“小璞属什么?”孩子爸突然问。
“属兔呀!你这是什么爹?自己孩子属什么都不知道。”此时,我正辅导孩子作业,恨不得捏碎手边的干脆面。
孩子爸在一旁做着银耳羹,银耳、桃胶、皂米、冰糖等,他一股脑地丢进料理机里。“轰隆”,尖锐的硬物割裂声,刺激着耳膜,听得人心里一紧。
“冰糖,等银耳羹做好了再放,温度高了,它自己都会化,只有傻子才‘硬碰硬’地搅打!”本就心里有火,说话时,我也没好语气。
“糖放温水里自己都会化,孩子的脾性就属‘糖’,小璞也是。”他着重强调了后面的四个字。
不知道什么时候,在辅导孩子学习的这条路上,我越来越难心平气和。眼看别人家的孩子都是越大越长进,越来越能干。而自家的娃呢,成绩每年下滑一个阶梯。每晚辅导作业,都好像是我的“困兽之斗”。每项限时、三遍改错……依然制止不了孩子的屡屡超时或是重复犯错,大呼小叫,甚至大打出手成了家常剧目。我觉得自己游走在崩溃边缘,可孩子并不领情,用沉默对抗着我的焦虑。
“我对小璞还不够好?”我把孩子爸拉到一旁,心有不甘地说:“我为他付出这么多!”
“‘好’得太急、太硬,就像刀片强行割裂冰糖,虽然最后也能溶解,但那种被刺破的伤害会一直留在孩子心里,而有温度的‘溶化’则需要家长有同位感受的心力、有瞅准火候的眼力、更要有静待花开的耐力。”
“那你示范一个给我看看!”我有些不服气。
在孩子爸不吼不催地精心辅导下,孩子的作业不出意外地又超时了。按规矩,拖沓是要下楼罚跑步的,孩子开始哭哭啼啼,满脸不情愿。我催促他,“别磨叽,赶快下楼。”
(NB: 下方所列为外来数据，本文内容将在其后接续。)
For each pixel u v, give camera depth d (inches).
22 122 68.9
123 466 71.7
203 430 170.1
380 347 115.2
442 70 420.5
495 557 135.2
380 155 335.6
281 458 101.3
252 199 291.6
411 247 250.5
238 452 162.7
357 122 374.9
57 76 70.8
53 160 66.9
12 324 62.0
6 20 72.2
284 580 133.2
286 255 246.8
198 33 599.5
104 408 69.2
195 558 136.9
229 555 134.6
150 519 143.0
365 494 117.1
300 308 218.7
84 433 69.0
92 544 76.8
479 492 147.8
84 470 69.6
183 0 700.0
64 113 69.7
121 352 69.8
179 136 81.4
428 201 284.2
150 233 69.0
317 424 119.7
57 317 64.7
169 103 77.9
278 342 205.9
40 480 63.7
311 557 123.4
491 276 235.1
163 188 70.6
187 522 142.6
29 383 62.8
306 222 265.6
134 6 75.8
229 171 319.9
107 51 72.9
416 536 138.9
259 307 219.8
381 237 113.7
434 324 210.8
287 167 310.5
“走!我们一起跑,我今天也坐了一天,刚好活动活动。”孩子爸说。
孩子一听,难得麻利地换好衣服,跟着他爸出门了。
等回来时,父子俩有说有笑,好不亲热。
原来,趁着跑步时间,父子俩将晚上的错题又回顾了一遍。孩子懊恼地说:“早知道就主动问爸爸,我就不会超时做这么晚了。”
“不懂就要问,和你说了多少次了,每次都是这个德性……”我又开始絮叨,孩子爸连忙拦住了我。
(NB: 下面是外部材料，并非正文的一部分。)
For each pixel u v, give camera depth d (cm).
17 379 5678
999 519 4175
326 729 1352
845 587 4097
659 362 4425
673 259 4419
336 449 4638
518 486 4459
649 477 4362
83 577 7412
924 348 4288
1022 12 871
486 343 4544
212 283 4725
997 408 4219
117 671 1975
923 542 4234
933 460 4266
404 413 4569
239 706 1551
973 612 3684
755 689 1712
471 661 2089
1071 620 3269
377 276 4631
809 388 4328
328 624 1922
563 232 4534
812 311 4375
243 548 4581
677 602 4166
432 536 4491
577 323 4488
孩子一下噤了声,半晌才幽幽地说:“每次做作业,你都要求这,要求那,我哪还敢问东问西?”
“那现在你怎么又敢问了?”我说。
“爸爸是真的想帮我。”孩子一脸认真。
同样一件事,同样一句话,居高临下的要求只能溶解“糖”,和风细雨的帮助和沟通才能溶化“糖”。这决定着和谐过程和良性结果。